Dataset extract.

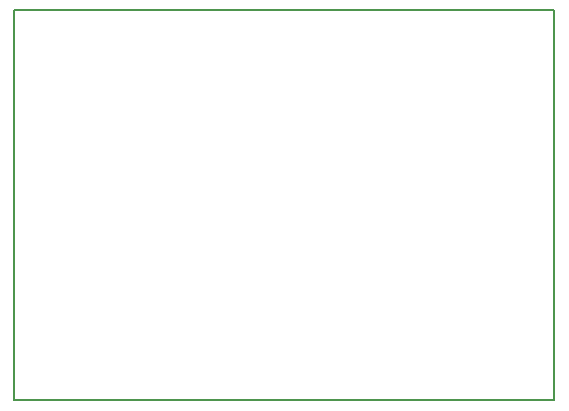
<source format=gm1>
G04 #@! TF.GenerationSoftware,KiCad,Pcbnew,(5.0.1)-3*
G04 #@! TF.CreationDate,2019-09-11T17:54:32+05:30*
G04 #@! TF.ProjectId,kicad-tut,6B696361642D7475742E6B696361645F,v1.0*
G04 #@! TF.SameCoordinates,Original*
G04 #@! TF.FileFunction,Profile,NP*
%FSLAX46Y46*%
G04 Gerber Fmt 4.6, Leading zero omitted, Abs format (unit mm)*
G04 Created by KiCad (PCBNEW (5.0.1)-3) date 09/11/19 17:54:32*
%MOMM*%
%LPD*%
G01*
G04 APERTURE LIST*
%ADD10C,0.150000*%
G04 APERTURE END LIST*
D10*
X166370000Y-110490000D02*
X166370000Y-109220000D01*
X120650000Y-110490000D02*
X166370000Y-110490000D01*
X120650000Y-109220000D02*
X120650000Y-110490000D01*
X120650000Y-77470000D02*
X120650000Y-109220000D01*
X166370000Y-77470000D02*
X120650000Y-77470000D01*
X166370000Y-109220000D02*
X166370000Y-77470000D01*
M02*

</source>
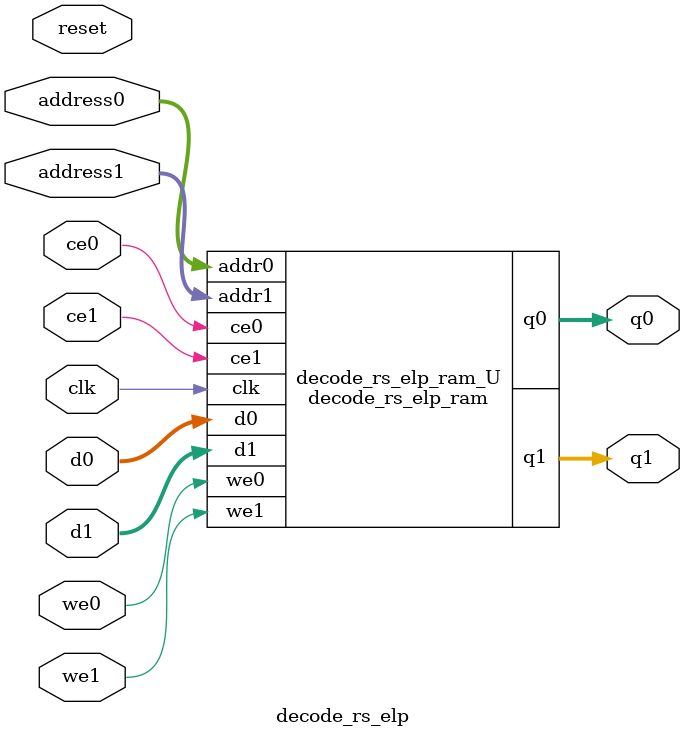
<source format=v>
`timescale 1 ns / 1 ps
module decode_rs_elp_ram (addr0, ce0, d0, we0, q0, addr1, ce1, d1, we1, q1,  clk);

parameter DWIDTH = 32;
parameter AWIDTH = 9;
parameter MEM_SIZE = 440;

input[AWIDTH-1:0] addr0;
input ce0;
input[DWIDTH-1:0] d0;
input we0;
output reg[DWIDTH-1:0] q0;
input[AWIDTH-1:0] addr1;
input ce1;
input[DWIDTH-1:0] d1;
input we1;
output reg[DWIDTH-1:0] q1;
input clk;

reg [DWIDTH-1:0] ram[0:MEM_SIZE-1];




always @(posedge clk)  
begin 
    if (ce0) begin
        if (we0) 
            ram[addr0] <= d0; 
        q0 <= ram[addr0];
    end
end


always @(posedge clk)  
begin 
    if (ce1) begin
        if (we1) 
            ram[addr1] <= d1; 
        q1 <= ram[addr1];
    end
end


endmodule

`timescale 1 ns / 1 ps
module decode_rs_elp(
    reset,
    clk,
    address0,
    ce0,
    we0,
    d0,
    q0,
    address1,
    ce1,
    we1,
    d1,
    q1);

parameter DataWidth = 32'd32;
parameter AddressRange = 32'd440;
parameter AddressWidth = 32'd9;
input reset;
input clk;
input[AddressWidth - 1:0] address0;
input ce0;
input we0;
input[DataWidth - 1:0] d0;
output[DataWidth - 1:0] q0;
input[AddressWidth - 1:0] address1;
input ce1;
input we1;
input[DataWidth - 1:0] d1;
output[DataWidth - 1:0] q1;



decode_rs_elp_ram decode_rs_elp_ram_U(
    .clk( clk ),
    .addr0( address0 ),
    .ce0( ce0 ),
    .we0( we0 ),
    .d0( d0 ),
    .q0( q0 ),
    .addr1( address1 ),
    .ce1( ce1 ),
    .we1( we1 ),
    .d1( d1 ),
    .q1( q1 ));

endmodule


</source>
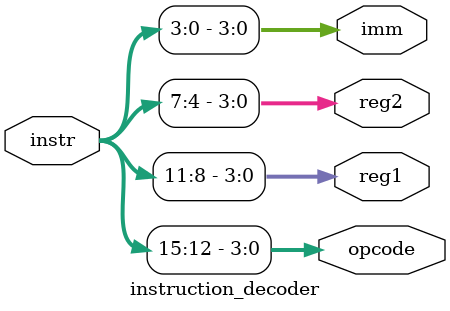
<source format=v>
module instruction_decoder(
    input  [15:0] instr,
    output [3:0] opcode,
    output [3:0] reg1,
    output [3:0] reg2,
    output [3:0] imm
);

assign opcode = instr[15:12];
assign reg1   = instr[11:8];
assign reg2   = instr[7:4];
assign imm    = instr[3:0];

endmodule
</source>
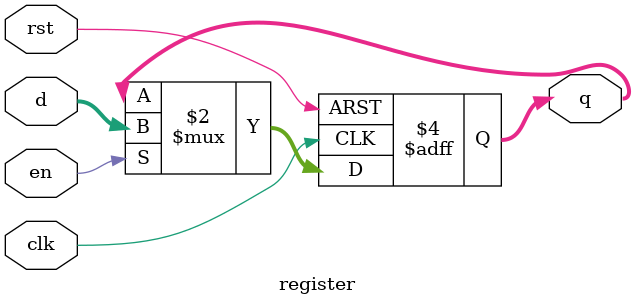
<source format=sv>
module register #(
    parameter WIDTH = 32 // Default width is 32 bits
) (
    input  logic              clk,  // Clock signal
    input  logic              rst,  // Reset signal (active high)
    input  logic              en,   // Enable signal
    input  logic [WIDTH-1:0]  d,    // Data input
    output logic [WIDTH-1:0]  q     // Data output
);

    always_ff @(posedge clk or posedge rst) begin
        if (rst) begin
            q <= {WIDTH{1'b0}}; // Reset the register to 0
        end else if (en) begin
            q <= d;             // Load the input data into the register
        end
    end

endmodule
</source>
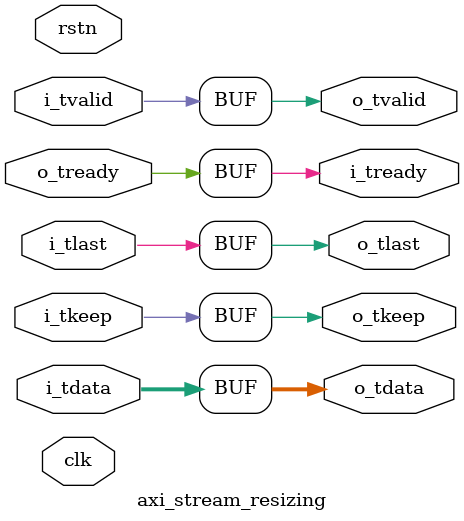
<source format=v>



module axi_stream_resizing #(
    parameter IEW = 0,                       // input width,  0=1Byte, 1=2Byte, 2=4Byte, 3=8Bytes, 4=16Bytes, ...
    parameter OEW = 0                        // output width, 0=1Byte, 1=2Byte, 2=4Byte, 3=8Bytes, 4=16Bytes, ...
) (
    input  wire                rstn,
    input  wire                clk,
    // AXI-stream slave
    output wire                i_tready,
    input  wire                i_tvalid,
    input  wire [(8<<IEW)-1:0] i_tdata,
    input  wire [(1<<IEW)-1:0] i_tkeep,
    input  wire                i_tlast,
    // AXI-stream master
    input  wire                o_tready,
    output wire                o_tvalid,
    output wire [(8<<OEW)-1:0] o_tdata,
    output wire [(1<<OEW)-1:0] o_tkeep,
    output wire                o_tlast
);


generate if (IEW < OEW) begin
    
    axi_stream_upsizing #(
        .IEW             ( IEW                ),
        .OEW             ( OEW                )
    ) u_axi_stream_upsizing (
        .rstn            ( rstn               ),
        .clk             ( clk                ),
        .i_tready        ( i_tready           ),
        .i_tvalid        ( i_tvalid           ),
        .i_tdata         ( i_tdata            ),
        .i_tkeep         ( i_tkeep            ),
        .i_tlast         ( i_tlast            ),
        .o_tready        ( o_tready           ),
        .o_tvalid        ( o_tvalid           ),
        .o_tdata         ( o_tdata            ),
        .o_tkeep         ( o_tkeep            ),
        .o_tlast         ( o_tlast            )
    );
    
end else if (IEW > OEW) begin

    axi_stream_downsizing #(
        .IEW             ( IEW                ),
        .OEW             ( OEW                )
    ) u_axi_stream_downsizing (
        .rstn            ( rstn               ),
        .clk             ( clk                ),
        .i_tready        ( i_tready           ),
        .i_tvalid        ( i_tvalid           ),
        .i_tdata         ( i_tdata            ),
        .i_tkeep         ( i_tkeep            ),
        .i_tlast         ( i_tlast            ),
        .o_tready        ( o_tready           ),
        .o_tvalid        ( o_tvalid           ),
        .o_tdata         ( o_tdata            ),
        .o_tkeep         ( o_tkeep            ),
        .o_tlast         ( o_tlast            )
    );

end else begin // (IEW==OEW)
    
    assign i_tready = o_tready;
    assign o_tvalid = i_tvalid;
    assign o_tdata  = i_tdata;
    assign o_tkeep  = i_tkeep;
    assign o_tlast  = i_tlast;
    
end endgenerate


endmodule

</source>
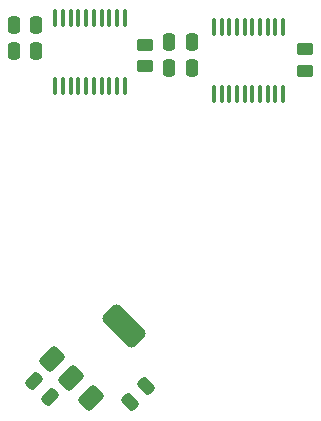
<source format=gbr>
%TF.GenerationSoftware,KiCad,Pcbnew,8.0.4*%
%TF.CreationDate,2024-12-17T16:18:05+07:00*%
%TF.ProjectId,8bit_bus,38626974-5f62-4757-932e-6b696361645f,rev?*%
%TF.SameCoordinates,Original*%
%TF.FileFunction,Paste,Top*%
%TF.FilePolarity,Positive*%
%FSLAX46Y46*%
G04 Gerber Fmt 4.6, Leading zero omitted, Abs format (unit mm)*
G04 Created by KiCad (PCBNEW 8.0.4) date 2024-12-17 16:18:05*
%MOMM*%
%LPD*%
G01*
G04 APERTURE LIST*
G04 Aperture macros list*
%AMRoundRect*
0 Rectangle with rounded corners*
0 $1 Rounding radius*
0 $2 $3 $4 $5 $6 $7 $8 $9 X,Y pos of 4 corners*
0 Add a 4 corners polygon primitive as box body*
4,1,4,$2,$3,$4,$5,$6,$7,$8,$9,$2,$3,0*
0 Add four circle primitives for the rounded corners*
1,1,$1+$1,$2,$3*
1,1,$1+$1,$4,$5*
1,1,$1+$1,$6,$7*
1,1,$1+$1,$8,$9*
0 Add four rect primitives between the rounded corners*
20,1,$1+$1,$2,$3,$4,$5,0*
20,1,$1+$1,$4,$5,$6,$7,0*
20,1,$1+$1,$6,$7,$8,$9,0*
20,1,$1+$1,$8,$9,$2,$3,0*%
G04 Aperture macros list end*
%ADD10RoundRect,0.250000X0.159099X-0.512652X0.512652X-0.159099X-0.159099X0.512652X-0.512652X0.159099X0*%
%ADD11RoundRect,0.250000X0.250000X0.475000X-0.250000X0.475000X-0.250000X-0.475000X0.250000X-0.475000X0*%
%ADD12RoundRect,0.250000X0.450000X-0.262500X0.450000X0.262500X-0.450000X0.262500X-0.450000X-0.262500X0*%
%ADD13RoundRect,0.250000X0.512652X0.159099X0.159099X0.512652X-0.512652X-0.159099X-0.159099X-0.512652X0*%
%ADD14RoundRect,0.100000X0.100000X-0.637500X0.100000X0.637500X-0.100000X0.637500X-0.100000X-0.637500X0*%
%ADD15RoundRect,0.375000X-0.176777X-0.707107X0.707107X0.176777X0.176777X0.707107X-0.707107X-0.176777X0*%
%ADD16RoundRect,0.500000X0.636396X-1.343503X1.343503X-0.636396X-0.636396X1.343503X-1.343503X0.636396X0*%
G04 APERTURE END LIST*
D10*
%TO.C,C6*%
X37830391Y-59162352D03*
X39173893Y-57818850D03*
%TD*%
D11*
%TO.C,C2*%
X29885892Y-29484250D03*
X27985894Y-29484250D03*
%TD*%
%TO.C,C3*%
X43053891Y-30868850D03*
X41153893Y-30868850D03*
%TD*%
D12*
%TO.C,R10*%
X52684893Y-31107950D03*
X52684893Y-29282950D03*
%TD*%
D11*
%TO.C,C4*%
X43063893Y-28698850D03*
X41163895Y-28698850D03*
%TD*%
D12*
%TO.C,R9*%
X39095893Y-30726950D03*
X39095893Y-28901950D03*
%TD*%
D13*
%TO.C,C9*%
X31053893Y-58728850D03*
X29710391Y-57385348D03*
%TD*%
D14*
%TO.C,U1*%
X31533893Y-32403850D03*
X32183893Y-32403850D03*
X32833893Y-32403850D03*
X33483893Y-32403850D03*
X34133893Y-32403850D03*
X34783893Y-32403850D03*
X35433893Y-32403850D03*
X36083893Y-32403850D03*
X36733893Y-32403850D03*
X37383893Y-32403850D03*
X37383893Y-26678850D03*
X36733893Y-26678850D03*
X36083893Y-26678850D03*
X35433893Y-26678850D03*
X34783893Y-26678850D03*
X34133893Y-26678850D03*
X33483893Y-26678850D03*
X32833893Y-26678850D03*
X32183893Y-26678850D03*
X31533893Y-26678850D03*
%TD*%
D15*
%TO.C,U6*%
X31260161Y-55549891D03*
X32886507Y-57176236D03*
D16*
X37341279Y-52721464D03*
D15*
X34512852Y-58802582D03*
%TD*%
D14*
%TO.C,U2*%
X44948893Y-33113849D03*
X45598893Y-33113849D03*
X46248893Y-33113849D03*
X46898893Y-33113849D03*
X47548893Y-33113849D03*
X48198893Y-33113849D03*
X48848893Y-33113849D03*
X49498893Y-33113849D03*
X50148893Y-33113849D03*
X50798893Y-33113849D03*
X50798893Y-27388849D03*
X50148893Y-27388849D03*
X49498893Y-27388849D03*
X48848893Y-27388849D03*
X48198893Y-27388849D03*
X47548893Y-27388849D03*
X46898893Y-27388849D03*
X46248893Y-27388849D03*
X45598893Y-27388849D03*
X44948893Y-27388849D03*
%TD*%
D11*
%TO.C,C1*%
X29885892Y-27249050D03*
X27985894Y-27249050D03*
%TD*%
M02*

</source>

What is needed. Wherever the string "DataWidth" is found in the entries, copy the line it sits in.

Solution for this problem.
parameter DataWidth = 32'd32;
input[DataWidth - 1:0] d0;
output[DataWidth - 1:0] q0;
input[DataWidth - 1:0] d1;
output[DataWidth - 1:0] q1;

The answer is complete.